Como argumentos a favor da criptomoeda, aponta a defesa do ambiente e a economia.

“A questão que se coloca é também a questão económica: a emissão das notas tem um custo económico e um custo ambiental. Por exemplo, uma nota de cem patacas custa um determinado montante ao Governo, nomeadamente à Autoridade Monetária que tem de pagar ao Banco da China e ao Banco Nacional Ultramarino pelos custos de emissão, transporte, seguro, etc”, frisou, salientando a tendência de haver um crescimento dos custos.

“Em relação às moedas é outra questão: Quando cheguei a Macau em 1980, o custo de cunhar uma moeda era de dez cêntimos, hoje se calhar é 80 cêntimos, por causa do custo dos metais. Portanto, quer em termos de protecção das árvores, quer tendo em atenção o custo dos metais, temos de caminhar para outras moedas. Penso que [o futuro] vai ser as moedas virtuais”, observou, reiterando, no entanto, não ser ainda o momento “para apostar” nos investimentos em criptomoeada.
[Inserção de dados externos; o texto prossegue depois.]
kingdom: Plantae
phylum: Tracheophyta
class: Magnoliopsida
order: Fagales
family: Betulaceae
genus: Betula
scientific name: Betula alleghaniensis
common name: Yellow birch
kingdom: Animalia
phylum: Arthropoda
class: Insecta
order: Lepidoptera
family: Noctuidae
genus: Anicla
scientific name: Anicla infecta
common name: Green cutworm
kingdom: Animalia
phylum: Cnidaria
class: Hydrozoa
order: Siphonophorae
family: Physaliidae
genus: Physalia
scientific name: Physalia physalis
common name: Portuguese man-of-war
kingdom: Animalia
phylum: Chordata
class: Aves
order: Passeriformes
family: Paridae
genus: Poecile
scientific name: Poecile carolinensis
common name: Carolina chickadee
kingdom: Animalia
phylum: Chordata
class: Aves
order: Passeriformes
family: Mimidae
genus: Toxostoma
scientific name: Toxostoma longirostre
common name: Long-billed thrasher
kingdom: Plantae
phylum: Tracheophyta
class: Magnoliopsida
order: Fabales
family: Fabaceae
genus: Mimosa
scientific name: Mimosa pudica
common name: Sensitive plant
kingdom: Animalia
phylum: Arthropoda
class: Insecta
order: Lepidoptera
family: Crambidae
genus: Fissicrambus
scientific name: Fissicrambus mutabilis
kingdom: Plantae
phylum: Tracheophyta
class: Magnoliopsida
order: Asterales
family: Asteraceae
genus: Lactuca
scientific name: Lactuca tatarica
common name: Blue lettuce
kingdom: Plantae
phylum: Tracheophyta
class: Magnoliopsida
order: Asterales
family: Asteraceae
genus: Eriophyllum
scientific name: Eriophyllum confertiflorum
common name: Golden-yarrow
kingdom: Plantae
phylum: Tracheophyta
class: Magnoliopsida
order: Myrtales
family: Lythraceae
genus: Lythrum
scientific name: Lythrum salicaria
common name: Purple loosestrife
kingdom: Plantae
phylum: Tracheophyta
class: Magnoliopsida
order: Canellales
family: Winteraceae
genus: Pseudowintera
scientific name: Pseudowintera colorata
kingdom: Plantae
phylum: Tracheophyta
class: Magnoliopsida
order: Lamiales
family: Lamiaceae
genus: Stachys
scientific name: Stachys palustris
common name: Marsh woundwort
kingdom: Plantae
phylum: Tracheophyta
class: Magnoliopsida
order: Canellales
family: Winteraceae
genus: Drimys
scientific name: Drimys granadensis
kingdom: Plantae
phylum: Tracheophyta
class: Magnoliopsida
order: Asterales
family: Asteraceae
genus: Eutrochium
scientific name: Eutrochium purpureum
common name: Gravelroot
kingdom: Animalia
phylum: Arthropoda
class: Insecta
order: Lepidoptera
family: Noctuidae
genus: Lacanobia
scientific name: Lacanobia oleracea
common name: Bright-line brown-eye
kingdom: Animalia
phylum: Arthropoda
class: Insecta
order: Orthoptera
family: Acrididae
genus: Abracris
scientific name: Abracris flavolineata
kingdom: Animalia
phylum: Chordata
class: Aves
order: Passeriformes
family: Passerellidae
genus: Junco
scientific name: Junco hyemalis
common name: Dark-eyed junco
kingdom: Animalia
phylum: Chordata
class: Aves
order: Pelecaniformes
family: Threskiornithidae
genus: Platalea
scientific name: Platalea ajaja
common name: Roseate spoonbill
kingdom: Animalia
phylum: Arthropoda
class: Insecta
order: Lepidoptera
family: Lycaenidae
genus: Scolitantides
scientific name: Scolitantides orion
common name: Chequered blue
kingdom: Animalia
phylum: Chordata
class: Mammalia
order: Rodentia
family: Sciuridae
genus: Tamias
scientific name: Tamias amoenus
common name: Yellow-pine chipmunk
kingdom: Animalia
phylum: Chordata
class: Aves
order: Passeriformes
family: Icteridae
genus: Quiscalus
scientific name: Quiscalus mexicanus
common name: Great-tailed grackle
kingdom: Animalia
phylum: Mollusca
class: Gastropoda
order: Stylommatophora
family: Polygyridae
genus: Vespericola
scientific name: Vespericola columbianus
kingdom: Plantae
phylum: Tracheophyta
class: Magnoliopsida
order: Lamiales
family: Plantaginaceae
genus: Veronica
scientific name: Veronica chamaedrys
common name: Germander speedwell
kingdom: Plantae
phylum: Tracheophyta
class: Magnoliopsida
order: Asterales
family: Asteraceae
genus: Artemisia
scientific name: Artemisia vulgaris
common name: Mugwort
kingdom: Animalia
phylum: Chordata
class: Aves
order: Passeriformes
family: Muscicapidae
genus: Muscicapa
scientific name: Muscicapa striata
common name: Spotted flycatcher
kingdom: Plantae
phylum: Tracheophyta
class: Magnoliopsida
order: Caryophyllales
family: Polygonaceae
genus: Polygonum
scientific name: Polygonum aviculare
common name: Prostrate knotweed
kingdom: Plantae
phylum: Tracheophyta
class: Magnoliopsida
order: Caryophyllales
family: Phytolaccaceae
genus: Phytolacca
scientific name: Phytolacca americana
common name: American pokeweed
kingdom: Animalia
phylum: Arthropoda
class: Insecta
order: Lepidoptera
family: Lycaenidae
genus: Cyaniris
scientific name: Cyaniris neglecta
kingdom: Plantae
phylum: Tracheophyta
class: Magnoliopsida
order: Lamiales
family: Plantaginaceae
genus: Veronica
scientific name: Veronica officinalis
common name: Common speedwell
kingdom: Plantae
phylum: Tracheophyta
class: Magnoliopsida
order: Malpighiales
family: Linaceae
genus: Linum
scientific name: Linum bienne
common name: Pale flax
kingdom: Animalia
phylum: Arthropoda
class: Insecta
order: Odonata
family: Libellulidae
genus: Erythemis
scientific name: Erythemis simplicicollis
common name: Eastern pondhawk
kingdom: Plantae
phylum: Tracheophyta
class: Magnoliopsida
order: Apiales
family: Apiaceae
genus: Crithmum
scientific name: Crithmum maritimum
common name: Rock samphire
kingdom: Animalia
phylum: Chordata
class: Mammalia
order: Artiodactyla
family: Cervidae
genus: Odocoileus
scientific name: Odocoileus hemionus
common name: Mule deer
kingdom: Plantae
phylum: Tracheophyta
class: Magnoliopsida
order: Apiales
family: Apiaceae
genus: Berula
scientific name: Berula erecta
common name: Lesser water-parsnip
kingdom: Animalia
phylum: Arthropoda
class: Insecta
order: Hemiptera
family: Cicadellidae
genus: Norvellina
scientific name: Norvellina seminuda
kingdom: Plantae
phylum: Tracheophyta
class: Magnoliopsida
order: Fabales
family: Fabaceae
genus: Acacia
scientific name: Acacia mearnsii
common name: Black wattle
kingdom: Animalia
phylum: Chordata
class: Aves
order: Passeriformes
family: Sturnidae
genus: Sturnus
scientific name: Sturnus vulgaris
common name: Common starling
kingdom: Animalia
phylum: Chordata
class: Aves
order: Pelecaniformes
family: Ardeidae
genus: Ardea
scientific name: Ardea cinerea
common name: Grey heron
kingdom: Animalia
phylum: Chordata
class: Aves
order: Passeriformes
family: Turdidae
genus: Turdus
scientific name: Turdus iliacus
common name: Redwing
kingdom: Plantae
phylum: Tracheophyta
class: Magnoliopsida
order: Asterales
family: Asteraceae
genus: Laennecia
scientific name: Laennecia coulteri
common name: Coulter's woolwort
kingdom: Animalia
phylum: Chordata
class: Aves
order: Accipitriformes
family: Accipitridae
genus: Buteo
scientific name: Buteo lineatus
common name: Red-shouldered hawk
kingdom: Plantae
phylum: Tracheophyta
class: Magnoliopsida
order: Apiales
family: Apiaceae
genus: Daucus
Félix Pontes falava à margem da abertura da terceira edição da Global Money Week em Macau. Uma iniciativa organizada pelo Instituto de Formação Financeira e que o presidente da direcção descreve como “uma acção de sensibilização para que os jovens utilizem o dinheiro de forma ponderada e criem hábitos de poupança”.

A nível mundial, a Global Money Week vai na oitava edição e já envolveu 32 milhões de crianças e jovens em 170 países, observou Félix Pontes.